Wembanyama lidera la remontada de los Spurs para vencer a los Nets y mantenerse invictos
A las 1:32, el silencio fue más fuerte que el ruido. Dylan Harper lanzó, y el tiempo se detuvo. Wemby bloqueó como si el futuro ya lo hubiera visto. Y Popovich… no dijo nada. Solo dejó que el orgullo hablara solo.
Nadie movió un músculo cuando el reloj marcó 1:32. El aire en el AT&T Center se volvió tan pesado que hasta los niños en las primeras filas dejaron de gritar. Entonces, Dylan Harper tomó el balón, miró al techo como si le pidiera permiso, y soltó un triple que parecía escrito en el viento. Antes de que tocara la red, ya se oía el rugido. Siete puntos en 98 segundos. Sin pausa. Sin miedo. Como si el tiempo se hubiera olvidado de correr.
En el otro extremo, Victor Wembanyama no solo bloqueó —lo hizo con la calma de un hombre que ya sabía el final antes de que empezara. Treinta y un puntos, catorce rebotes, seis tapones. Uno de ellos, en el último minuto, salió tan fuerte que el balón cruzó la línea de fondo como si llevara un motor. Nadie lo grabó. Pero todos lo vieron. Incluso los que estaban en el baño. Incluso los que no miraban la cancha.
Cam Thomas, por su parte, jugaba como si cada tiro fuera una deuda que tenía que pagar.
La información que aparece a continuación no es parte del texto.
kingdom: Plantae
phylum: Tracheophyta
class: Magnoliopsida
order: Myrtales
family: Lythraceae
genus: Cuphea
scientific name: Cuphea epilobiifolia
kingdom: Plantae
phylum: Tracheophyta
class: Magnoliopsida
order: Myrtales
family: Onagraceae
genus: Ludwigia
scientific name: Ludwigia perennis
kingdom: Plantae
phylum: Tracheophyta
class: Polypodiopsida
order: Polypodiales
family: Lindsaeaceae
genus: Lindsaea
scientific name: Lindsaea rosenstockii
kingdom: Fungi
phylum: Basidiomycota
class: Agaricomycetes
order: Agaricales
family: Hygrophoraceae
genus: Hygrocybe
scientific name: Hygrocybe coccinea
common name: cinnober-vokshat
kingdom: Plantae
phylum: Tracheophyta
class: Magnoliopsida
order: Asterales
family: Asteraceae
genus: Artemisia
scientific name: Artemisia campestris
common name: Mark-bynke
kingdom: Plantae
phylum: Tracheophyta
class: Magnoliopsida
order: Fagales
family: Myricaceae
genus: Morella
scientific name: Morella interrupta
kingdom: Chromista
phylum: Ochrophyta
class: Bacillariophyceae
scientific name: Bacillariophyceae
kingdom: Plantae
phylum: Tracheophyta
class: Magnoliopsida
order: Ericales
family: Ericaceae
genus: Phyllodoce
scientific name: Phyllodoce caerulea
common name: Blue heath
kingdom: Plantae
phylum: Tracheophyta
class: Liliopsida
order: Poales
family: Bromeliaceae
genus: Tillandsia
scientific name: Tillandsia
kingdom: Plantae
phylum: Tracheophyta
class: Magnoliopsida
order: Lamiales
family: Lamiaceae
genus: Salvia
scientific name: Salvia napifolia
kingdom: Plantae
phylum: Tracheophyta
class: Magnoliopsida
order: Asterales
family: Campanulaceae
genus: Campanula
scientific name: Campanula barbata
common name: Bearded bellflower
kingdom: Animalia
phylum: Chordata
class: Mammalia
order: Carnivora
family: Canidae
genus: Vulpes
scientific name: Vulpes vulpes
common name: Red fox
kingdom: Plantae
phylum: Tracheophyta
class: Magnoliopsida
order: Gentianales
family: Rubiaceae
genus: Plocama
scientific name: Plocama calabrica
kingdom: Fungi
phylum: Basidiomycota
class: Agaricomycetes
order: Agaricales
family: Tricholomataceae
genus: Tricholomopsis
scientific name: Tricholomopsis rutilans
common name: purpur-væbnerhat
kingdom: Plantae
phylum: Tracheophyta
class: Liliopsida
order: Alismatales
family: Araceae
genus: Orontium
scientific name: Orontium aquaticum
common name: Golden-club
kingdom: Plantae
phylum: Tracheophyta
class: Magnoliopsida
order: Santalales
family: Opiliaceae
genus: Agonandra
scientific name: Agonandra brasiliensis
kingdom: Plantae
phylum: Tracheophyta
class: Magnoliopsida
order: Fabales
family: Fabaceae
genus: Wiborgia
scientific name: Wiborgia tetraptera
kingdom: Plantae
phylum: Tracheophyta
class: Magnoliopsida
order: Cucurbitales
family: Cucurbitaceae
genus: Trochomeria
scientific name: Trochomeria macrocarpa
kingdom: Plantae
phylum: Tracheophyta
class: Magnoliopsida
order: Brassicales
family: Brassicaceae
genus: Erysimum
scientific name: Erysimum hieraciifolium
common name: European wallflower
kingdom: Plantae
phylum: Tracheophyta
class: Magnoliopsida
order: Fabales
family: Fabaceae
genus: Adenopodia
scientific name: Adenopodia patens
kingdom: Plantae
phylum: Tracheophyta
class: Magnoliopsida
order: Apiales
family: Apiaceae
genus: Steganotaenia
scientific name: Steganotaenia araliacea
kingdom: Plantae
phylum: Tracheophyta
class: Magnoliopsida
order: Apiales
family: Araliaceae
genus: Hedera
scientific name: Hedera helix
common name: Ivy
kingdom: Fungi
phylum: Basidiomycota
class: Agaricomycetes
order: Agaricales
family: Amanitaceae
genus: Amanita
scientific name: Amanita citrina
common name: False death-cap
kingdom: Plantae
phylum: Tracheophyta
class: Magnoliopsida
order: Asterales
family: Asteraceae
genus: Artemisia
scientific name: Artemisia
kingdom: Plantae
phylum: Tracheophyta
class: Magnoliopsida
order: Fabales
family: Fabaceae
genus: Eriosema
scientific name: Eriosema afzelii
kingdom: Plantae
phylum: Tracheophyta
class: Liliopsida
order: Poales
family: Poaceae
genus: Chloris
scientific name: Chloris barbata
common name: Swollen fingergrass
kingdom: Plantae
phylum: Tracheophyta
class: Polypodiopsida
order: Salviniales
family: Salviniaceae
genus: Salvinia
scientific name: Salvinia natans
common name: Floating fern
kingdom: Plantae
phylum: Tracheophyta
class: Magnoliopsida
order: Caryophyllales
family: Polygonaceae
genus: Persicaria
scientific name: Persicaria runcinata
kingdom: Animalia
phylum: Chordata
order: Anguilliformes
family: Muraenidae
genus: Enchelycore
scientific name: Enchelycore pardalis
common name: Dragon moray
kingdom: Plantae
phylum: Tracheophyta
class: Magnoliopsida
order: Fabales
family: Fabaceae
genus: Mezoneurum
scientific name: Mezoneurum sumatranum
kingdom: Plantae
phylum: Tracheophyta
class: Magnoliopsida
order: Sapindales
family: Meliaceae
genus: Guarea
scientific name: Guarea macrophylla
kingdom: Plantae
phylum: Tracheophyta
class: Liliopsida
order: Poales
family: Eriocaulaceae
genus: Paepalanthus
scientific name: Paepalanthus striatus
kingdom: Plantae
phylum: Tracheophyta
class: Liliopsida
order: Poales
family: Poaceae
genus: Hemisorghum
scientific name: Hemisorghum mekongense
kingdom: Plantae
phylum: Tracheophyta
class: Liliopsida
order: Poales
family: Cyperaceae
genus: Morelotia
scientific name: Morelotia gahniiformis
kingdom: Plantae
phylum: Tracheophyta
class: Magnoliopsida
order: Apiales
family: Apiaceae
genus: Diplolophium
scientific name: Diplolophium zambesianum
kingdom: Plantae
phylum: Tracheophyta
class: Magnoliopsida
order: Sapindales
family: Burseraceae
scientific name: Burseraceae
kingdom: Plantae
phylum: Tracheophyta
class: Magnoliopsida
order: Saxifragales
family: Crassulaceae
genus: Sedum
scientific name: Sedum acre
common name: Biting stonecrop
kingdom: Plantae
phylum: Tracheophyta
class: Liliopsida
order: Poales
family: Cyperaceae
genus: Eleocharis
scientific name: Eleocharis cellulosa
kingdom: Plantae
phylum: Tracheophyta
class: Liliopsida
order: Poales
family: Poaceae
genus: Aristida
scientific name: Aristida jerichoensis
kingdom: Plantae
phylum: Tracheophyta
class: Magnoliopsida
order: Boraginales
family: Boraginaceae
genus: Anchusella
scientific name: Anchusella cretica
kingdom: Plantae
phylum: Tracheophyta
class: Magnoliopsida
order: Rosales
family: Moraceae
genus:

Cuarenta puntos. Igual que Durant. Pero sin el nombre. Sin el legendario. Solo con una mirada que decía: “Esto no es suerte, es trabajo”. Sus tiros no eran espectaculares: eran inevitables. Fakes que dejaban a los defensores con la pierna en el aire, desplazamientos que no dejaban rastro. Y esa confianza… la misma que se ve en los chicos de Tijuana que juegan en la calle hasta que el sol se va.
Mientras tanto, Michael Porter Jr. y Nic Claxton intentaban sostener el muro, pero el ritmo de San Antonio no era de baloncesto: era de costumbre. De esos domingos en el barrio donde todos saben quién va a ganar, pero igual van a gritar hasta el final.
En el vestidor, un banner nuevo colgaba en la pared, sin festones, sin cámaras, sin discursos. Solo tres palabras: “1.390 victorias. Sin ceremonias”. Y debajo, en letras blancas sobre negro: Gregg Popovich. Nadie lo aplaudió. Nadie lo necesitó. Porque en este equipo, el respeto no se pide. Se vive. Se hereda. Como el sabor del mole en la mesa de abuela: no lo explican, lo sientes.
Brooklyn sigue buscando. Su nueva era, bajo Jordi Fernández, tiene el potencial de un camión lleno de gasolina… pero sin llave. La remontada fue hermosa. La victoria, no. Porque aquí, en la frontera, donde el balón no distingue entre ciudad y barrio, se sabe una cosa: el que gana no es el más fuerte. Es el que no se rinde cuando ya nadie lo espera.